Successful implementation will require collaboration with public health agencies, public health partners, private industry, health care partners, and other federal agencies, as well as sustained resources. We will directly engage with public health agencies to understand their priority needs and work with public health partners to support their progress toward key milestones. We’ll also collaborate with private partners to encourage dialogue and promote data exchange pilots, as well as with providers and labs to gather feedback on how we can better support their progress.
The CDC is working with the Office of the National Coordinator for Health Information Technology (ONC) to create a common approach for data exchange among health care, public health agencies, and federal agencies. This effort involves a partnership with representatives from health care, health IT, states, and federal organizations that sets up an exchange system to make it easier for providers to send data to public health agencies and for public health agencies to receive it. The collaboration will provide data standards, common agreements, and exchange networks that will assist public health agencies in their data exchange needs. We’ll continue to collaborate with ONC, as well as the Centers for Medicare & Medicaid Services, to advance a shared understanding of activities that support our milestones and will reach out to other federal agencies to synergize our efforts.

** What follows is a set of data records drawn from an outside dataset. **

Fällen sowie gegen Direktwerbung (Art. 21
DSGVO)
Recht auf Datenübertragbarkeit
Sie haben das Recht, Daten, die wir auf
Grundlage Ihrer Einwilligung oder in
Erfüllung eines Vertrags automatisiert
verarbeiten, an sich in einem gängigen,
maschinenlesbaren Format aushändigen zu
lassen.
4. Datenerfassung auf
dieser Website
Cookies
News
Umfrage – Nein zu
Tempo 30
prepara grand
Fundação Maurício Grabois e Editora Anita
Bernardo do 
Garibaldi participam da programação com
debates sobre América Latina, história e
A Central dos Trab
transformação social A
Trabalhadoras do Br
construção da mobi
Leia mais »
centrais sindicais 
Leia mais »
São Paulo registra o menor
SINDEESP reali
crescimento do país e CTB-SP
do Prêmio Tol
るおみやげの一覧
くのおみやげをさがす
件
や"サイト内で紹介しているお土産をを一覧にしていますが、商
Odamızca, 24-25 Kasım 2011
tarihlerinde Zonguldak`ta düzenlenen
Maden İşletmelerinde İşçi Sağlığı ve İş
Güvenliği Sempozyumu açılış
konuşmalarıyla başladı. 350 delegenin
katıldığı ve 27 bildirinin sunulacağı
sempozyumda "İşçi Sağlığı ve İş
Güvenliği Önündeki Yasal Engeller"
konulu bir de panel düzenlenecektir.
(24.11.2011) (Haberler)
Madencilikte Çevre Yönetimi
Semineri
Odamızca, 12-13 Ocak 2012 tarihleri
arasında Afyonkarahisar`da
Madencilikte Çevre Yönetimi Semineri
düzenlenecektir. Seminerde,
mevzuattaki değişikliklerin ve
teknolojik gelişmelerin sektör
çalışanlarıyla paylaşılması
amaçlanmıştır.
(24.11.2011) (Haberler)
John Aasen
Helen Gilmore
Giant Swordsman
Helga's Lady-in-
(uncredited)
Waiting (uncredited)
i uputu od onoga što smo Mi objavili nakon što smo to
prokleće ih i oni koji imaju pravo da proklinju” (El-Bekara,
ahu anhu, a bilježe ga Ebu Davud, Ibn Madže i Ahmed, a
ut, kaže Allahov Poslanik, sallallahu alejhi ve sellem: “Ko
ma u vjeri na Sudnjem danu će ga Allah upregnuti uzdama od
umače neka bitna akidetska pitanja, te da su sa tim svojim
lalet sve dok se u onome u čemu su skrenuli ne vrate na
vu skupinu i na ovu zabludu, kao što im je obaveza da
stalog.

We have ambitious goals to strengthen the connections between public health and health care. And other federal initiatives, like the movement toward the Trusted Exchange Framework and Common Agreement (TEFCA), adoption of USCDI+, and new data standards lay out a pathway to making this a reality.
In five years, we aim to have 75% of state and big city jurisdictions, along with CDC, connected to TEFCA. This can eliminate inefficient point-to-point interfaces and enable more reliable exchange of real-time information. We also want to have 90% of emergency room data connected and flowing to public health agencies and envision a future where eCR has replaced most manual reporting of cases of infectious diseases and other conditions.
Reaching these goals would mean having more complete data and faster reporting of threats that could put our nation at risk. This will lead to better detection of outbreaks, faster response times, and healthier communities—and ultimately result in an integrated public health ecosystem that produces and uses data to support healthier communities and keep people safe.